:: Provided data ::
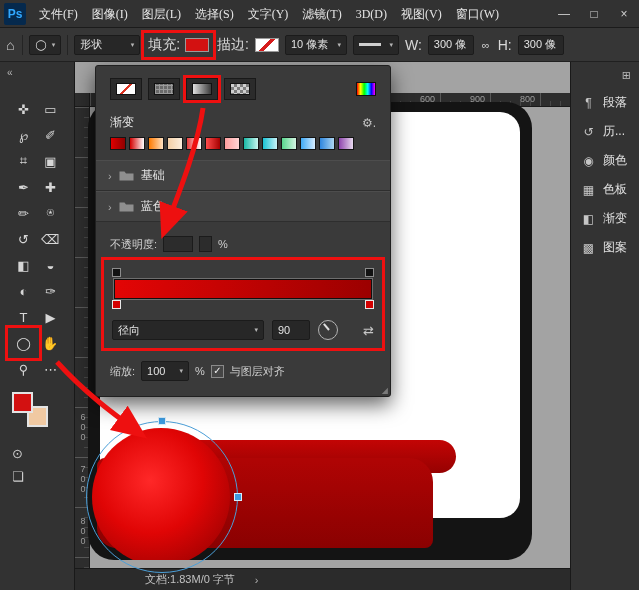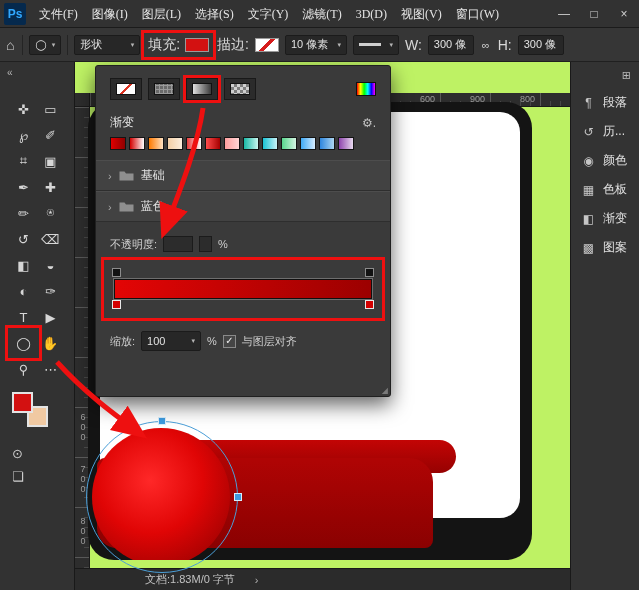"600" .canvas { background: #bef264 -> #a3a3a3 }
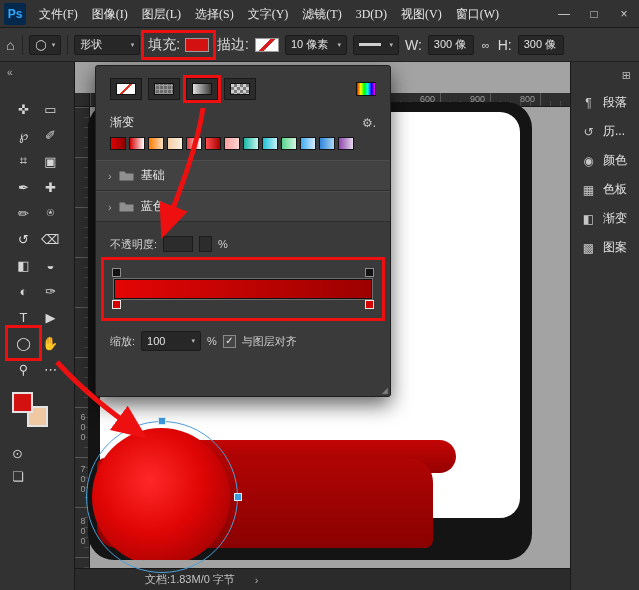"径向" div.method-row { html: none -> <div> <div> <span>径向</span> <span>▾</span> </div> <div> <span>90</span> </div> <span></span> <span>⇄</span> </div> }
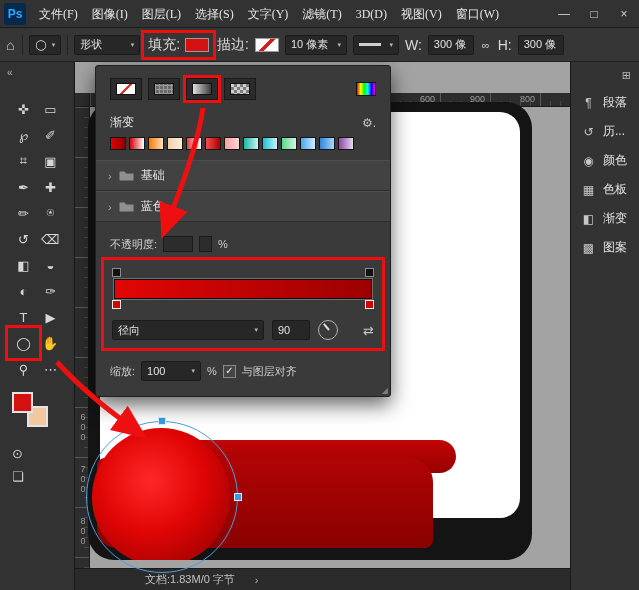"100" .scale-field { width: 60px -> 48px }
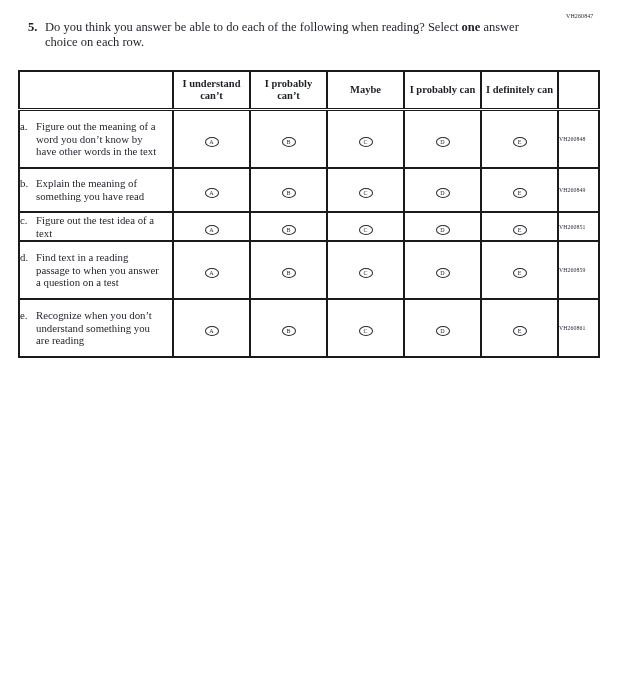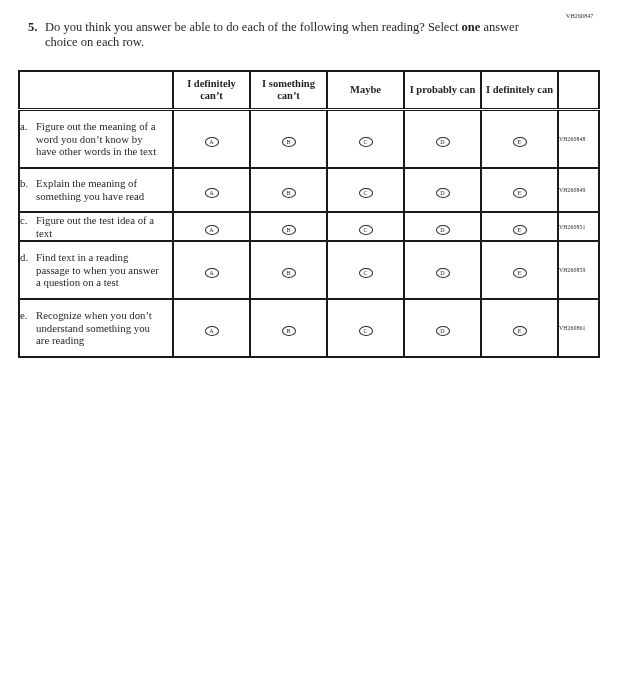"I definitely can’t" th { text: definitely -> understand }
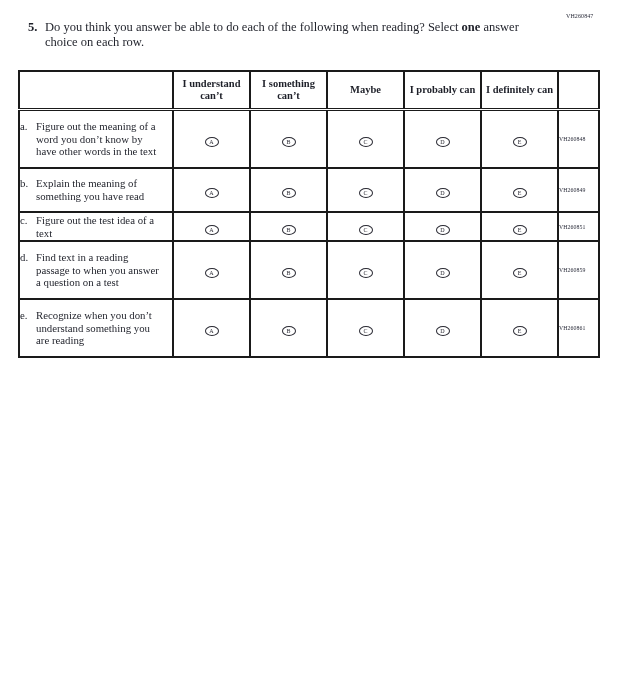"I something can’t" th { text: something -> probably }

:: Brief ::
Could you retype exactly the lines running from the one with "text: definitely ->" to the end of the material above, pictures omitted?

:: Task result ::
"I definitely can’t" th { text: definitely -> understand }
"I something can’t" th { text: something -> probably }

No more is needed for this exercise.